[Collected material Boundary: Start]

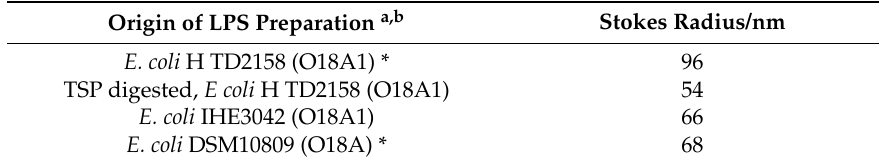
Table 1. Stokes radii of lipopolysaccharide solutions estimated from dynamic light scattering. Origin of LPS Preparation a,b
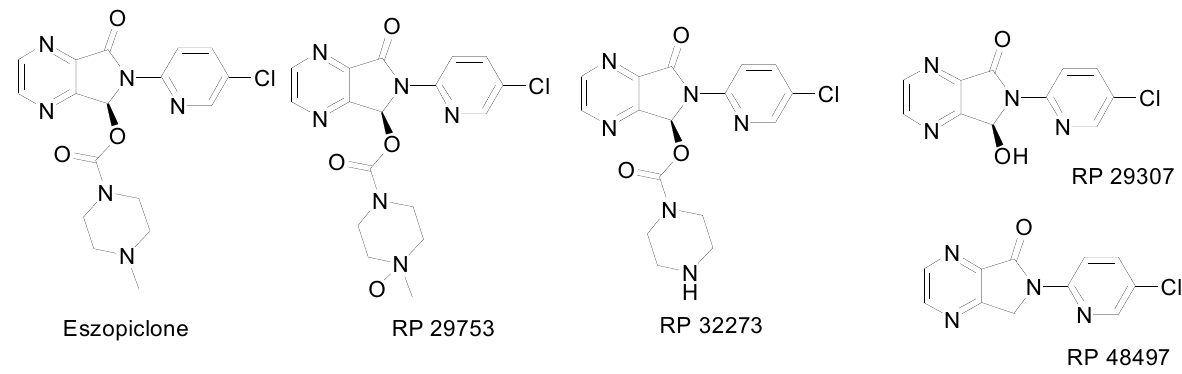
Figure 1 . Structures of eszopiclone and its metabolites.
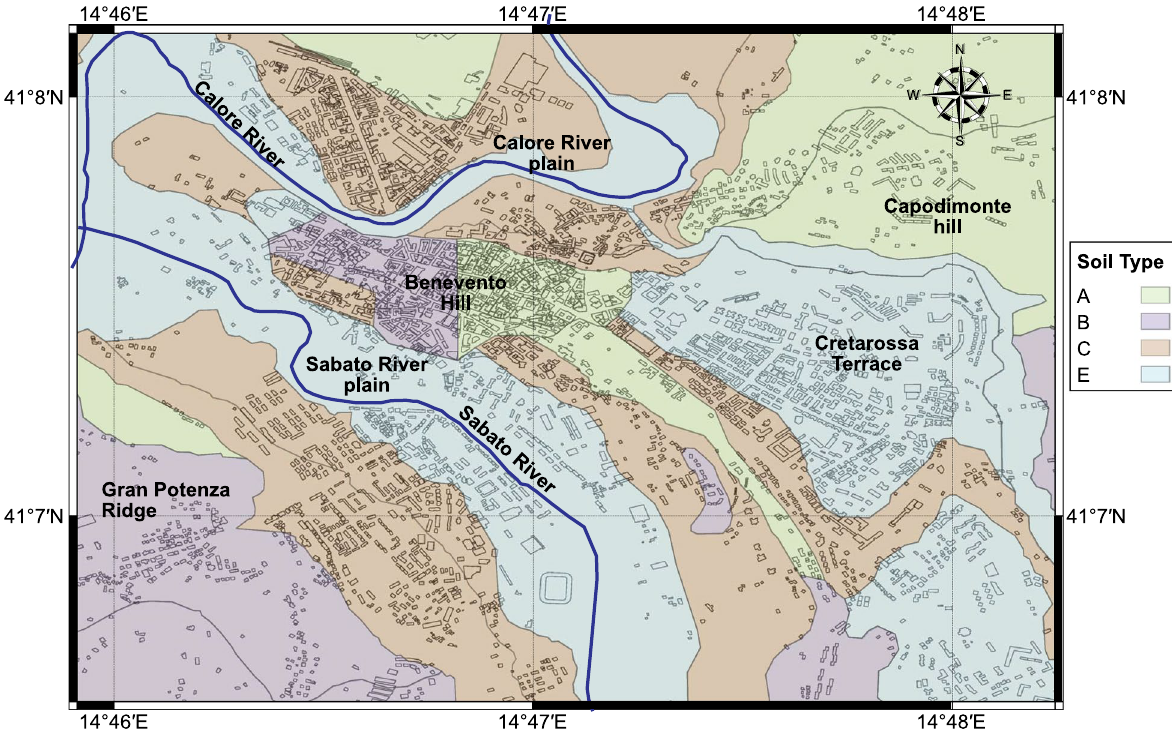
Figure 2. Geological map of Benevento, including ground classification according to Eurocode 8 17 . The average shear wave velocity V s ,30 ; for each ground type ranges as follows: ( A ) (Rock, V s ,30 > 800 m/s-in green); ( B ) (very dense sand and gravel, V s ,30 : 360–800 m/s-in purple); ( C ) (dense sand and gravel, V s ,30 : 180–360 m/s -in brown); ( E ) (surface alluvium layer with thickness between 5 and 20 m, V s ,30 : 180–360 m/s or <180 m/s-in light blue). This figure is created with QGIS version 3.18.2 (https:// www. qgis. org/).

[Collected material Boundary: End]

**Problem**
The listing must be repeated word for word, and none of its pictures may appear in the copy.

**Exercise answer**
Table 1. Stokes radii of lipopolysaccharide solutions estimated from dynamic light scattering. Origin of LPS Preparation a,b
Figure 1 . Structures of eszopiclone and its metabolites.
Figure 2. Geological map of Benevento, including ground classification according to Eurocode 8 17 . The average shear wave velocity V s ,30 ; for each ground type ranges as follows: ( A ) (Rock, V s ,30 > 800 m/s-in green); ( B ) (very dense sand and gravel, V s ,30 : 360–800 m/s-in purple); ( C ) (dense sand and gravel, V s ,30 : 180–360 m/s -in brown); ( E ) (surface alluvium layer with thickness between 5 and 20 m, V s ,30 : 180–360 m/s or <180 m/s-in light blue). This figure is created with QGIS version 3.18.2 (https:// www. qgis. org/).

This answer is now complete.